The second way, and they are not mutually exclusive, is that the UK could lead the creation of a third global market to go alongside the FDA and EMA by working with independent regulators in Switzerland, Australia, Singapore, Canada and so on. As I say, these are approaches that we could follow in tandem as part of, I hope, a global move towards a single approach.
I am confident that we can follow these routes without causing any harm to patient safety while improving patient access. I am not convinced that they require legislation. I can understand why the noble Lord has tabled the amendment and I support its intention; I do not know that we need to change the law. What I would like to hear, and I hope other noble Lords would like the same, is a commitment from my noble friend the Minister that the Government intend to take this kind of approach. We look forward to speaking to the director of the MHRA on precisely this issue, as she has kindly agreed to meet us next week.
My Lords, I am very glad that I put my name down to speak on this group of amendments. I had designed my contribution to be about the government amendments. Having heard the noble Lord, Lord Patel, I am reassured that I am not tilting at windmills. I hope that when the Minister winds up on this group she will be much more explicit about the purpose behind Amendments 48 and 109 and the limitations on their use. There are very thin explanatory statements accompanying the amendments. I heard the helpful paraphrase from the noble Lord, Lord Patel, but, regrettably, I did not receive the Minister’s letter although I have spoken on health data issues in the Trade Bill at some length. I share the noble Lord’s concerns.

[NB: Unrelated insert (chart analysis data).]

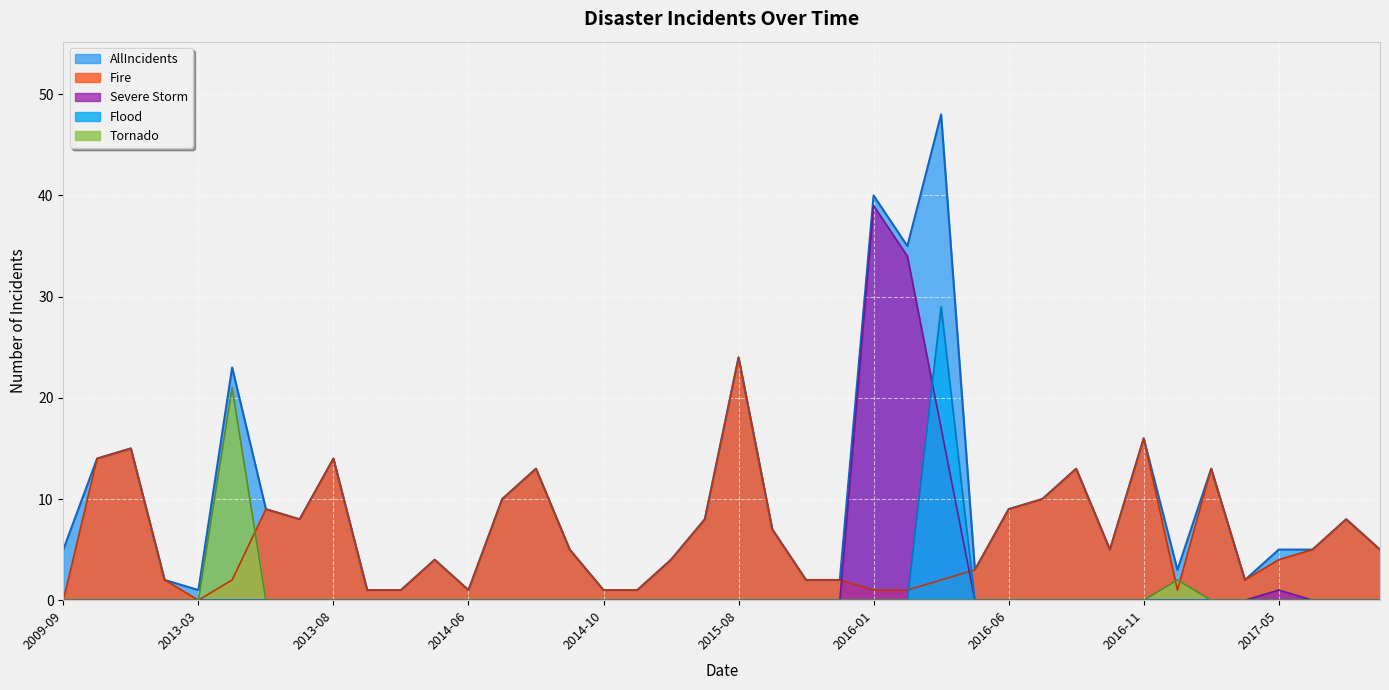

What is the average value of the Tornado series?

1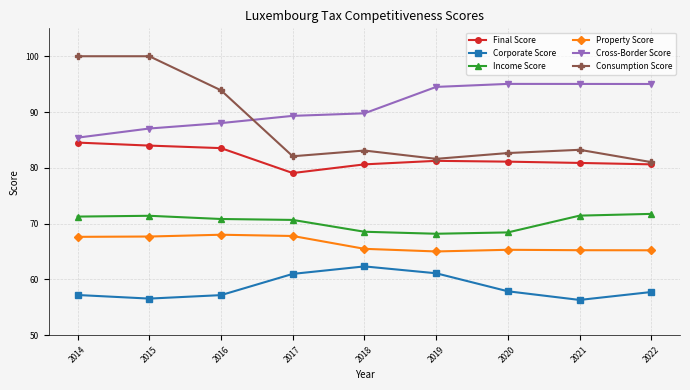

What is the difference between the second highest and second lowest values in the Consumption Score series?

18.4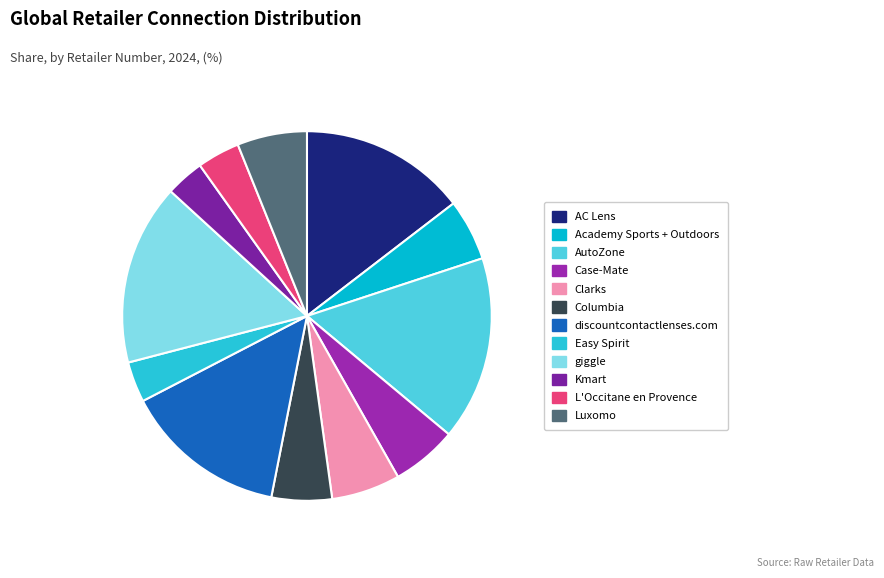

How many segments does this pie chart have?

12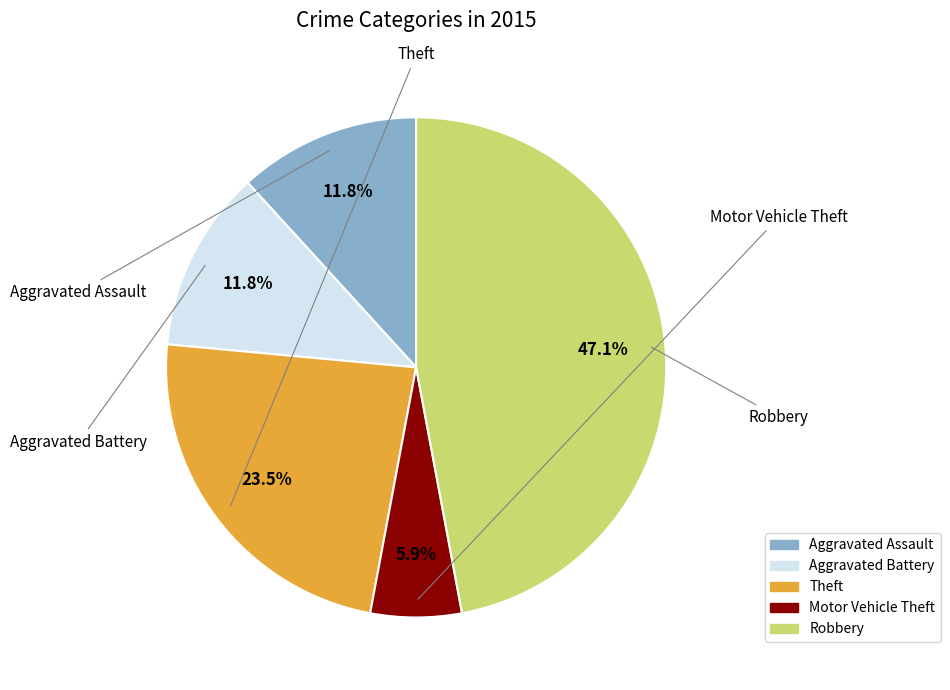

Count the number of slices in the pie.

5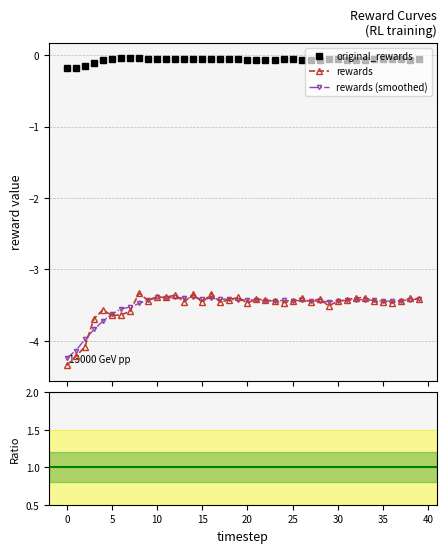

In original_rewards, how many points are higher than both neighbors (excluding endpoints)?

6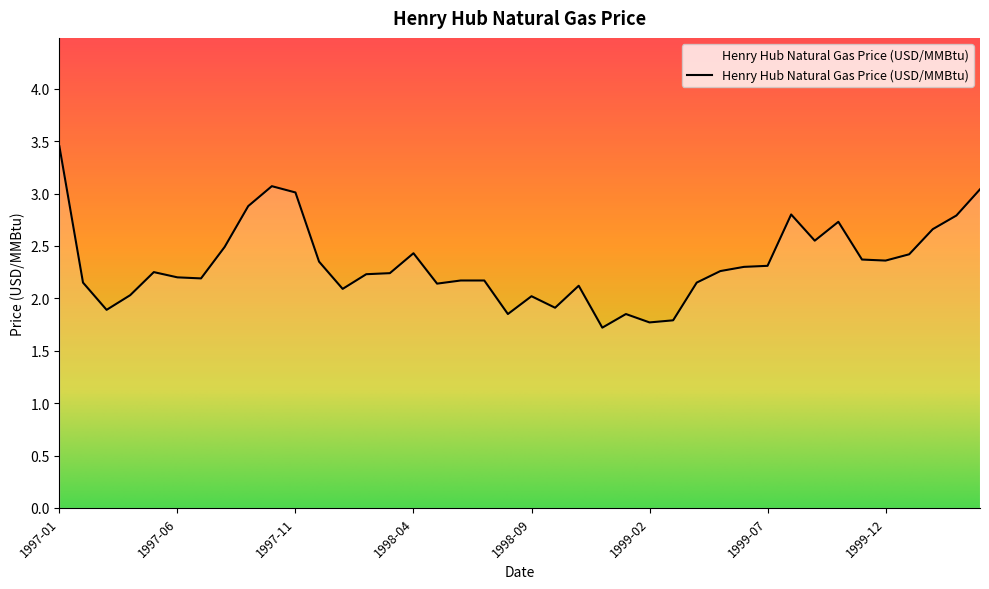

What is the smallest value displayed?

1.7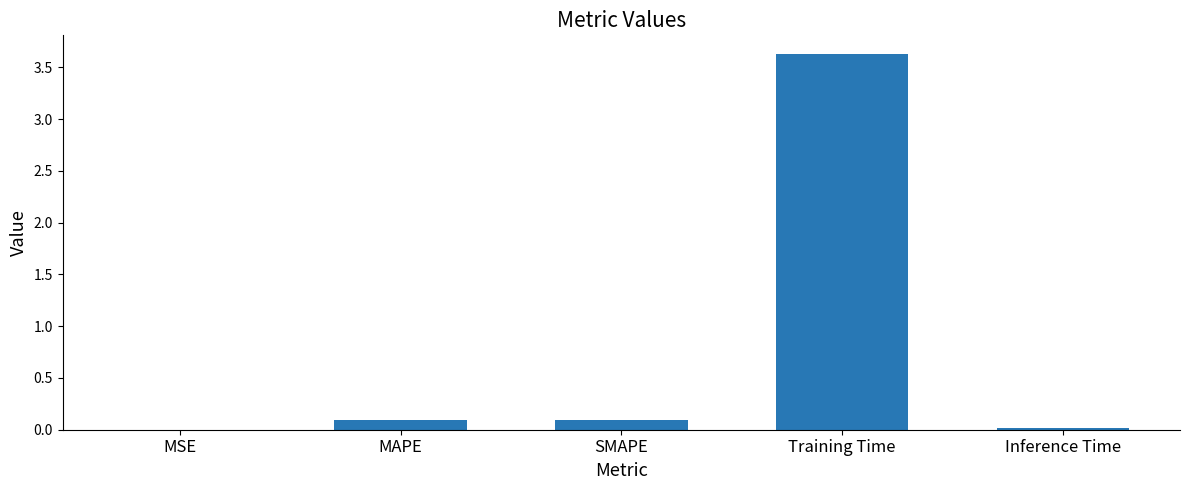

How many data points does each series have?

5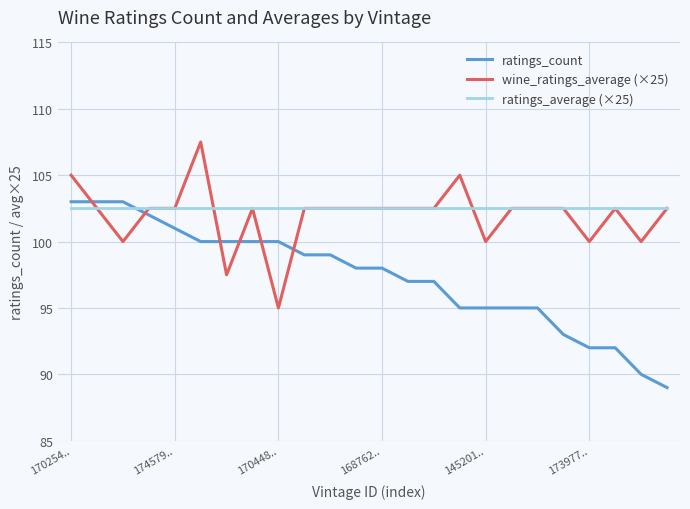

After their last crossing, which series has the higher values: ratings_count or wine_ratings_average (×25)?

wine_ratings_average (×25)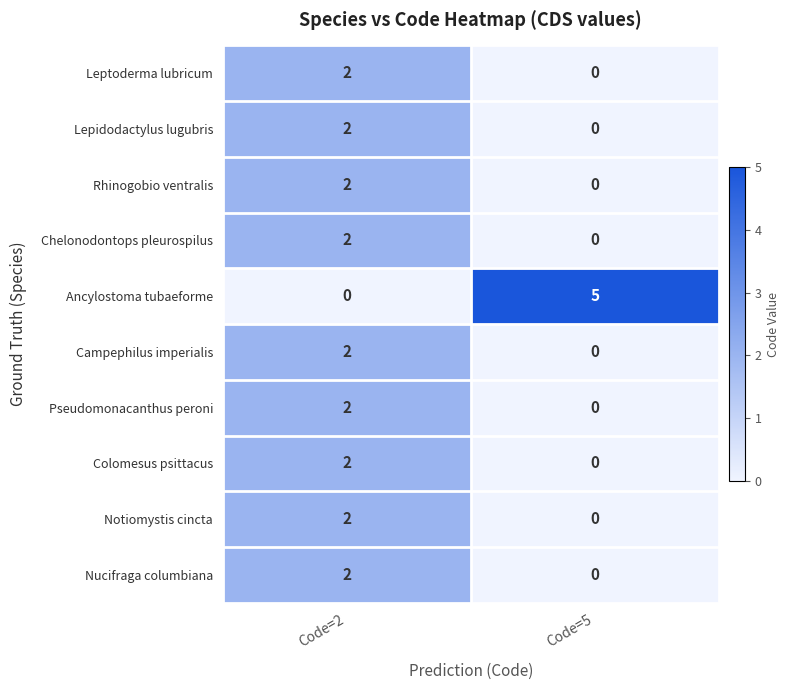

Reading right to left, extract all data points from this chart.

Leptoderma lubricum: Code=5=0	Code=2=2
Lepidodactylus lugubris: Code=5=0	Code=2=2
Rhinogobio ventralis: Code=5=0	Code=2=2
Chelonodontops pleurospilus: Code=5=0	Code=2=2
Ancylostoma tubaeforme: Code=5=5	Code=2=0
Campephilus imperialis: Code=5=0	Code=2=2
Pseudomonacanthus peroni: Code=5=0	Code=2=2
Colomesus psittacus: Code=5=0	Code=2=2
Notiomystis cincta: Code=5=0	Code=2=2
Nucifraga columbiana: Code=5=0	Code=2=2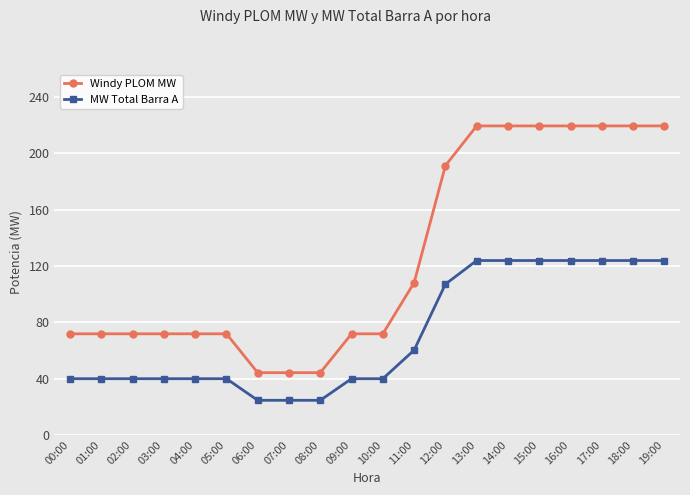

Reading left to right, list all the values displayed in this chart.

Windy PLOM MW: 71.8	71.8	71.8	71.8	71.8	71.8	44.2	44.2	44.2	71.8	71.8	108.2	191.3	219.6	219.6	219.6	219.6	219.6	219.6	219.6
MW Total Barra A: 39.9	39.9	39.9	39.9	39.9	39.9	24.6	24.6	24.6	39.9	39.9	60.2	107.1	123.9	123.9	123.9	123.9	123.9	123.9	123.9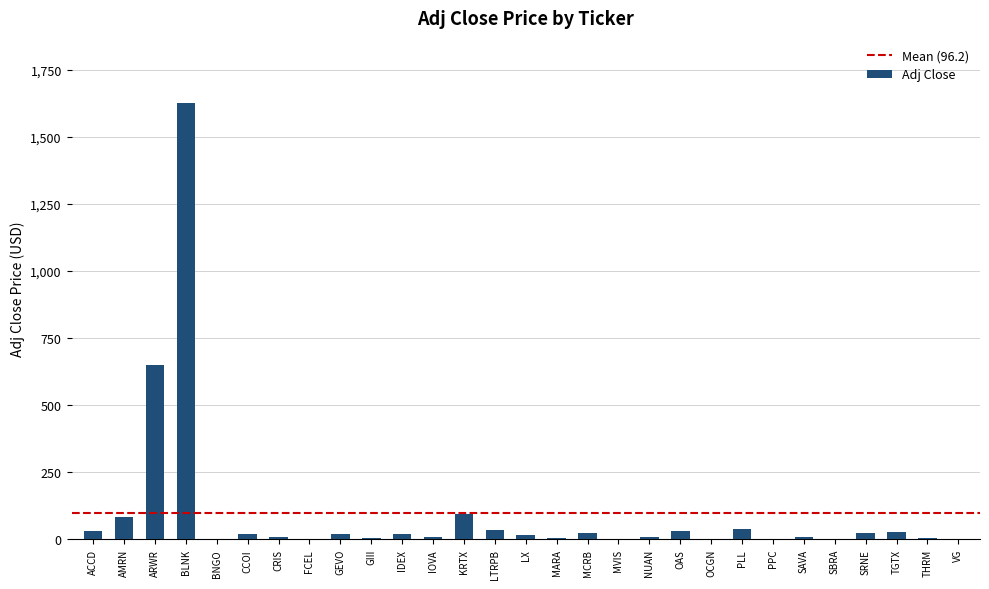

What is the sum of all values?

2791.1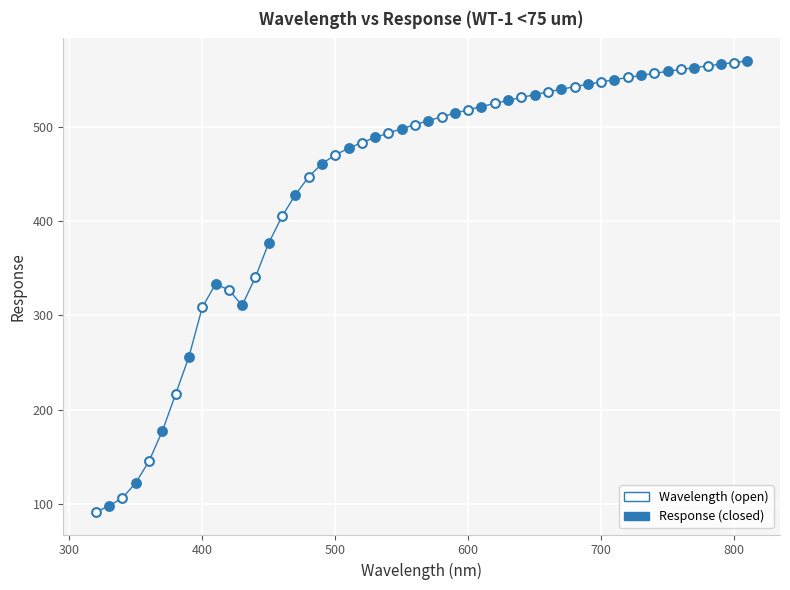

Which series has the largest Y range (max minus min)?

Wavelength (open)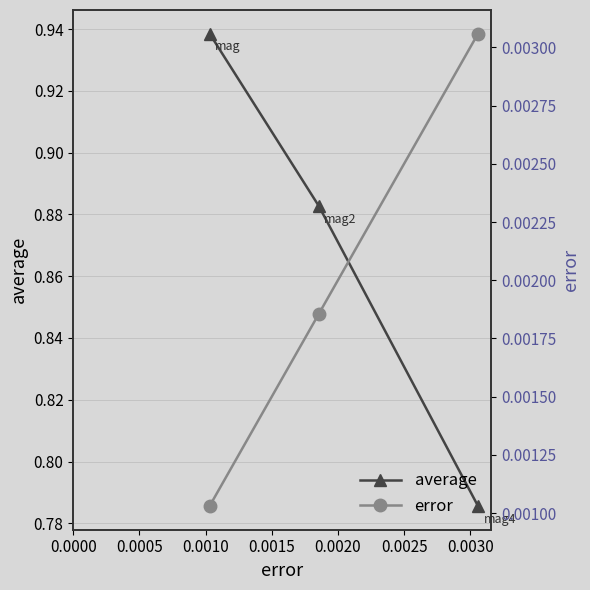

Does the chart have visible grid lines?

Yes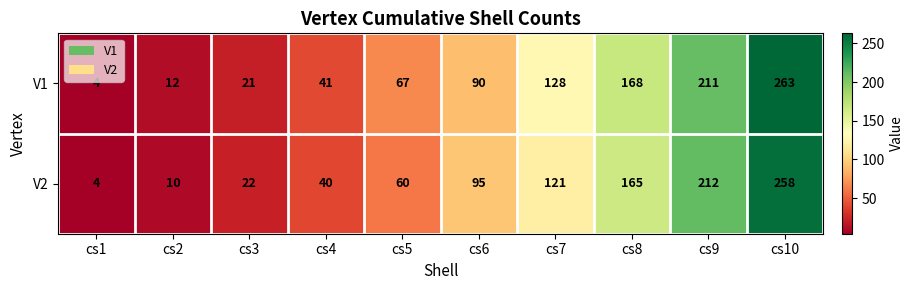

What is the smallest value displayed?

4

I have a series of questions to put to the Minister in relation to those amendments. Can the Minister confirm that they do not, as such, permit the sharing of NHS patient data, whether related to medicines or medical devices and whether anonymised or not? The new UK-Japan trade agreement permits either party, in its Article 8.73, to share source codes and algorithms for regulatory purposes. This is directly relevant to modern medical devices. Is this why the Government are seeking the provision inserted by Amendment 109? In agreeing the trade deal, did the Government realise that they did not have a clear power to do so? How widely do the Government interpret these two amendments? What is their essential purpose and subject matter? I am raising this and the noble Lord, Lord Patel, raised it. What are the constraints as the Government see them?
Of course, there is an important patient safety issue in terms of the operation of medical devices. I entirely take the point raised by the Lord, Lord Patel, that there is no specificity in the article about that but does that mean that UK medical device manufacturers will, as a matter of routine, need to reveal their source codes and algorithms? Is this to be a standard provision in trade agreements, permitted by these provisions? What safeguards will there be against IP infringement and know-how theft in these circumstances?
I am sorry to throw these questions at the Minister in this fashion, but it comes as a result of me not having any brief from the Minister in the first place. We have all commented on the fact that the government amendments, tabled as they have been, need a fair bit of explanation. I hope the Minister can answer some of these questions and I look forward to her reply, but it may be that she prefers to write after Committee.